The famous rosewood violin that belonged to the bandmaster on the RMS Titanic, Wallace Hartley, will be unveiled on Wednesday at the Titanic Museum Attraction in Pigeon Forge, Tennessee, according to USA Today.
The violin will remain on display until July 27, when it will travel to a sister attraction in Branson, Missouri, where it will be displayed from August 1 to August 15, according to the museum owners, who made the announcement on Sunday.
The violin is set to be sold on October 19 in England by the auction house Henry Aldridge & Son. It is expected to reach a sum in the six-figure range.
The auction house revealed the existence of the violin in March after spending seven years verifying its authenticity after it surfaced in 2006.

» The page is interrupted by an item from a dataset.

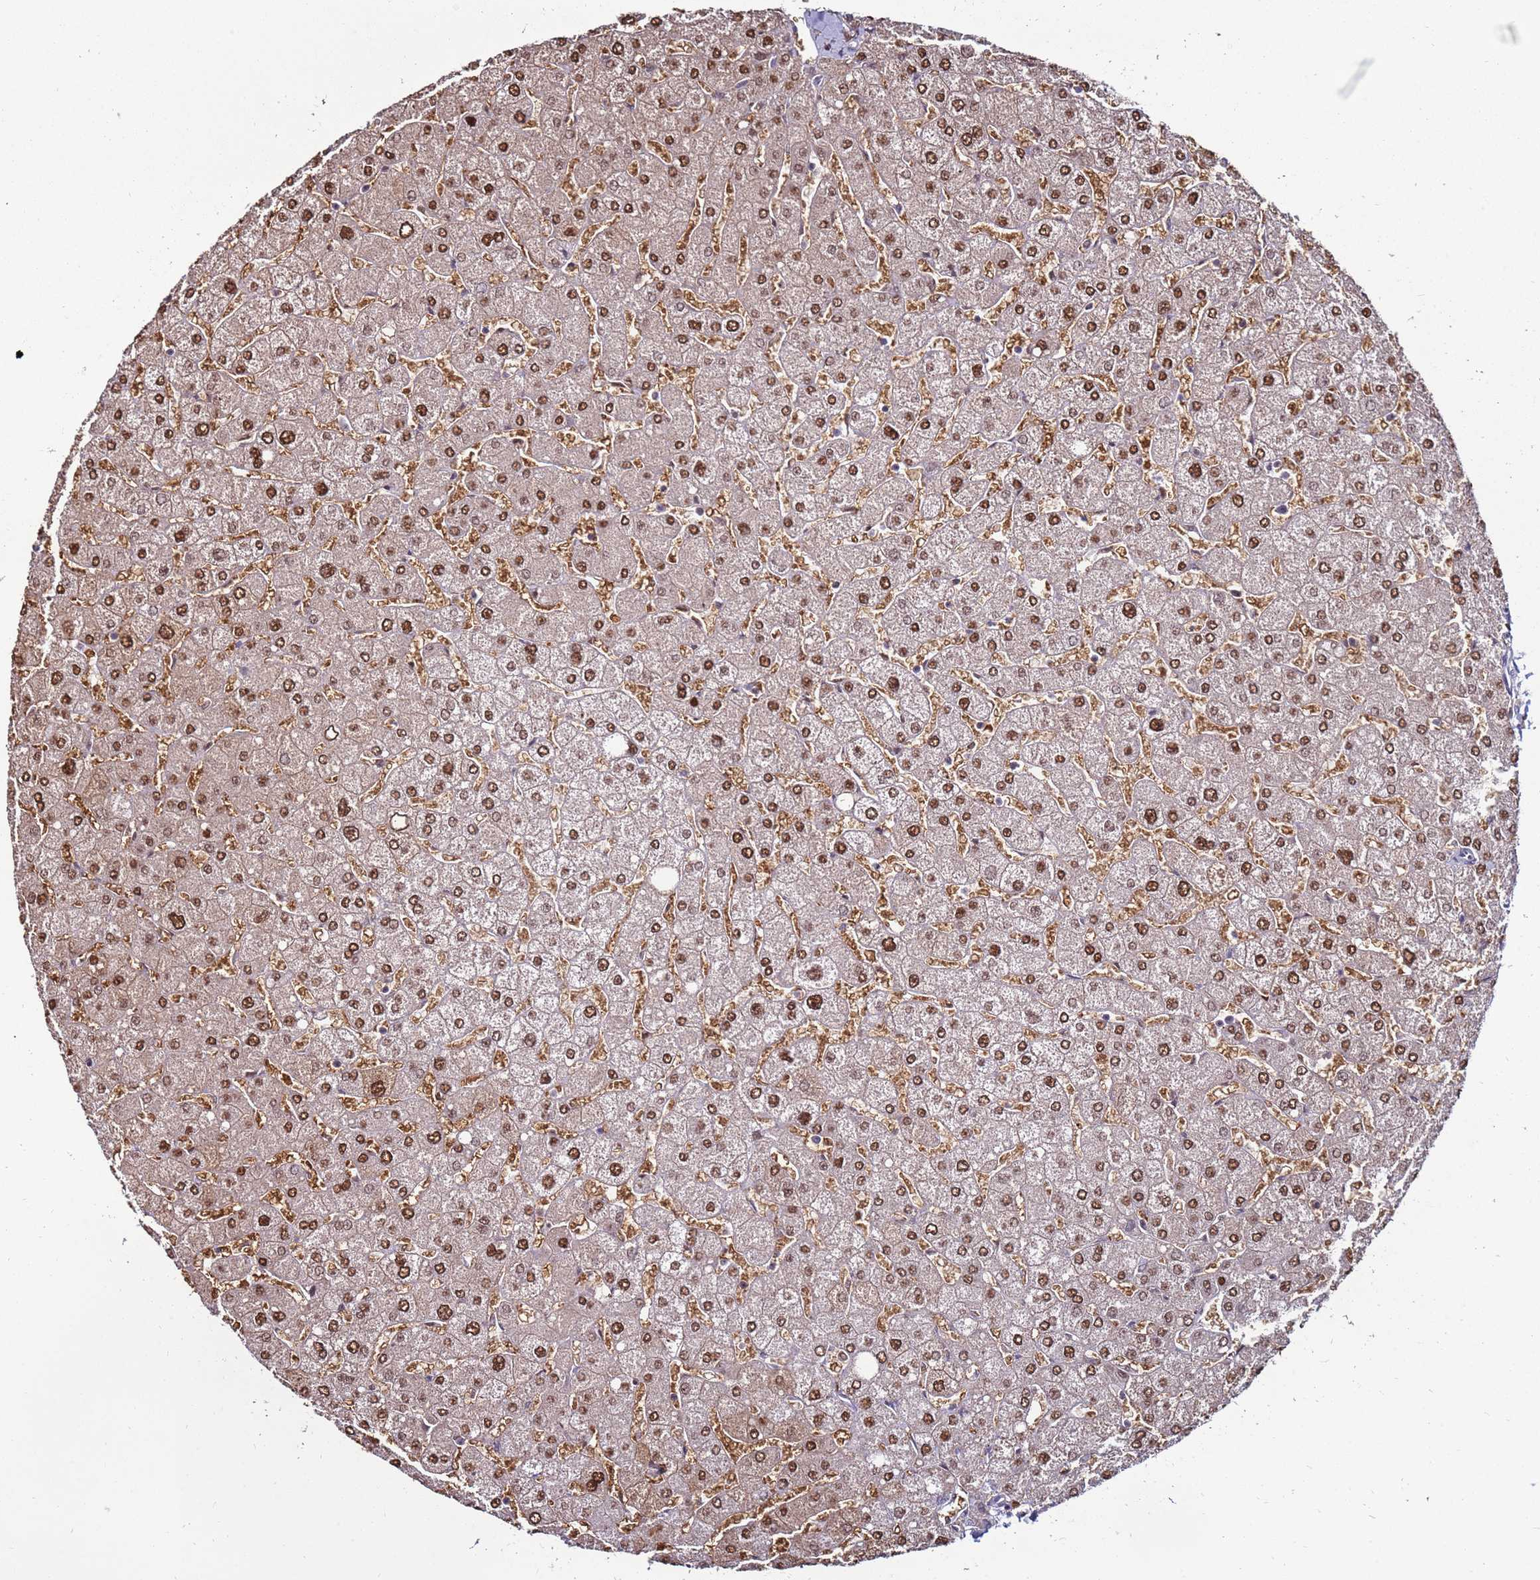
{"staining": {"intensity": "weak", "quantity": "25%-75%", "location": "cytoplasmic/membranous,nuclear"}, "tissue": "liver", "cell_type": "Cholangiocytes", "image_type": "normal", "snomed": [{"axis": "morphology", "description": "Normal tissue, NOS"}, {"axis": "topography", "description": "Liver"}], "caption": "Immunohistochemistry (IHC) staining of unremarkable liver, which exhibits low levels of weak cytoplasmic/membranous,nuclear positivity in approximately 25%-75% of cholangiocytes indicating weak cytoplasmic/membranous,nuclear protein staining. The staining was performed using DAB (brown) for protein detection and nuclei were counterstained in hematoxylin (blue).", "gene": "KPNA4", "patient": {"sex": "male", "age": 55}}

Hartley and his fellow band members are often depicted in films as playing their instruments to calm frightened passengers until the end.
"The violin without a doubt is the most iconic piece that has been recovered [from the Titanic], including the crow's nest bell," Craig Sopin, a collector, said. "Almost every survivor talked about Wallace playing until the end.
"So here's this violin that calmed passengers getting off the ship, but it's also the very instrument they danced to earlier in the voyage," Sopin continued. "I truly don't believe there would have been as many survivors without him."
Sopin, an attorney in Philadelphia, is a leading expert on the ship and owns a large collection of artifacts. He is one of the experts that studied the violin, along with forensic scientists, and he is convinced that it is the authentic violin that belonged to Hartley.
Steve Turner, a music journalist, was finishing a book, "That Band That Played On: The Extraordinary Story of the 8 Musicians Who Went Down with the Titanic," when he learned about the violin's existence.
"I thought it was either an elaborate hoax or the real thing," Turner said in an interview. "There was just so much detail.
"Someone would have had to know so much," Turner added.
After Hartley's body was recovered on April 25, 1912, 10 days after the ship went down, newspaper accounts reported that the violin was in a case strapped to his body.
"My son was a good swimmer, but I know he would die clasping his violin," his mother was quoted as saying. "He was passionately attached to his instrument."
The violin was returned to his fiancé, according to the auction house, where it took a route that included a stop at the Salvation Army. The current owner has not been named.
The Titanic Museum Attractions are the creation of John Joslyn and his wife, Mary Kellogg Joslyn. The Pigeon Forge Museum was opened in 2006, followed by the Branson location in 2010.
The violin played by Wallace Hartley will be displayed in the Titanic Museum in Tennessee.